- _Kutipan Pilihan_

Sekretaris Kementerian BUMN 2005-2010, Said Didu
JAKARTA – Mantan Sekretaris BUMN Said Didu menjadi sorotan usai
dilaporkan ke polisi terkait kritiknya terhadap Proyek Strategis Nasional (PSN)
di kawasan Pantai Indah Kapuk (PIK) 2, Tangerang, Banten.
Said Didu meminta Presiden Prabowo Subianto meninjau ulang
pembangunan kawasan di Proyek Strategis Nasional (PSN) yang berlokasi di Pantai
Indah Kapuk (PIK) 2, Tangerang itu yang membuat banyak warga tergusur.
"Dari Pantai Tangerang, terjadi Penggusuran rakyat yang
dibungkus atas nama PSN Pantai Indah Kapuk 2, saya ingin titip pesan kepada
Presiden terpilih Jenderal Prabowo, saya berharap jiwa kerakyatan, jiwa
nasionalisme, jiwa keadilan dari Prabowo terbuka, melihat rakyat yang digusur
dengan semena-mena dari wilayah mereka," kata Said Didu dalam videonya.
"Ratusan ribu hektar lahan tambak, sawah, kampung
digusur oleh PIK 2. Saya paham jiwa Presiden terpilih, memiliki jiwa
nasionalisme untuk tinjau kembali proyek seperti ini yang faktanya hanyalah
menggusur rakyat, Rakyat tidak melawan pembangunan, yang rakyat inginkan
hanyalah keadilan, yang diinginkan bukan penggusuran, tapi tambah kesejahteraan
mereka, rakyat diberikan ganti rugi hanya Rp50 ribu, setelah itu dijual
Rp30juta oleh pengembang, saya titip ini pesan ke Prabowo, lindungi rakyat
mu," sambungnya.

- _Data yang Diberikan_
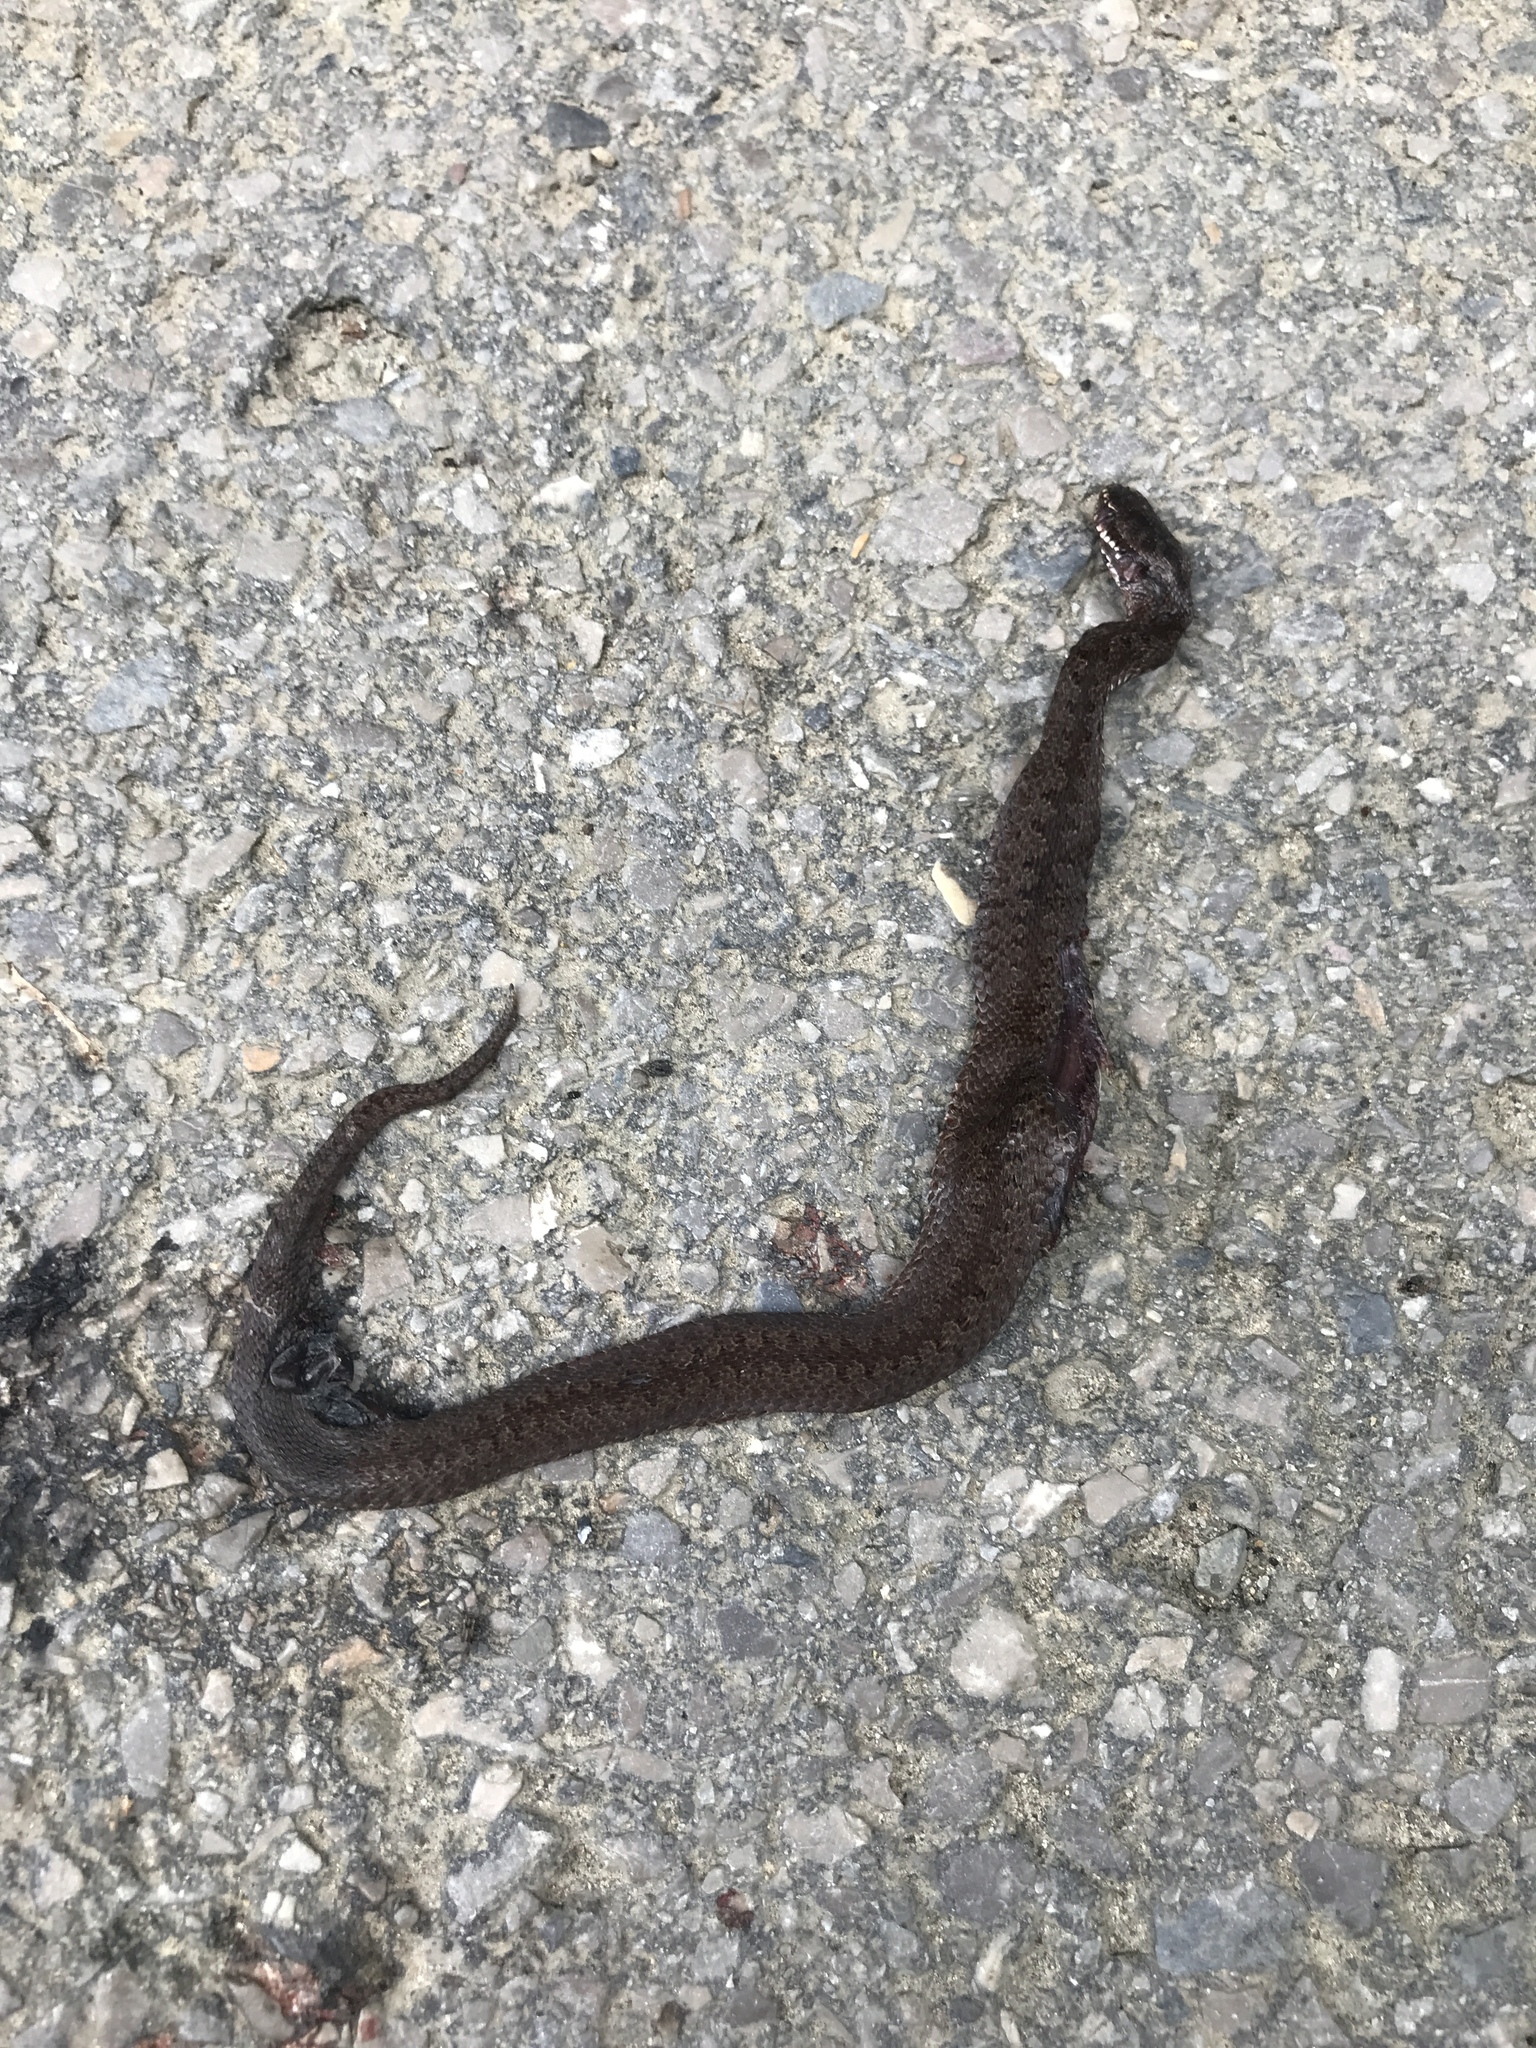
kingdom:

- _Ketentuan Latihan_
• a. Dalam berita tentang Said Didu, berapa ganti rugi yang menurutnya diterima rakyat untuk lahan mereka?
• b. Teruskan berita tentang Said Didu mulai setelah kalimat terakhirnya.

- _Daftar Jawaban_
• a. Rp50 ribu.

• b.
Kritik yang dilontarkan melalui media sosial itu dianggap
melanggar hukum oleh pihak Asosiasi Pemerintah Daerah Seluruh Indonesia
(APDESI) Kabupaten Tangerang atas tudingan provokasi PIK 2.
Menanggapi kasus ini, lebih dari 200 individu berlatar
belakang aktivis dan tokoh nasional yang bergabung dalam Tim Advokasi yang
terdiri dari berbagai organisasi advokasi/bantuan hukum, kantor hukum, dan individu advokat mengecam keras upaya
kriminalisasi terhadap Said Didu.
Tim Advokasi itu di antaranya LBHAP PP Muhammadiyah, YLBHI,
LBH Jakarta, Themis Indonesia, AMAR Law Firm dan PBH. Menurutnya sejak awal,
rangkaian proses hukum terhadap Said Didu ini kami duga bertujuan untuk
membungkam kritik keras Said Didu terhadap implementasi kebijakan Proyek
Strategis Nasional Pantai Indah Kapuk 2 (PSN PIK-2)
"Alih-alih dihentikan, proses hukum ini justru terus
berlanjut. Dalam perkembangan yang terbaru, Said Didu justru dipanggil oleh
Satreskrim Polresta Tangerang untuk hadir memberikan keterangan sebagai saksi
pada 19 November 2024," tulis siaran pers Tim pengacara Said Didu yang
diterima VIVA.co.id, Senin 18 November 2024.
"Ia akan dimintai keterangan sehubungan dengan dugaan
tindak pidana sebagaimana diatur dalam Pasal 28 ayat (2) UU ITE tentang penyebaran informasi yang
sifatnya menghasut dan menimbulkan kebencian,
Pasal 28 ayat (3) UU ITE tentang penyebaran berita bohong, serta Pasal
310 tentang pencemaran nama, dan Pasal
311 KUHP tentang fitnah," sambungnya.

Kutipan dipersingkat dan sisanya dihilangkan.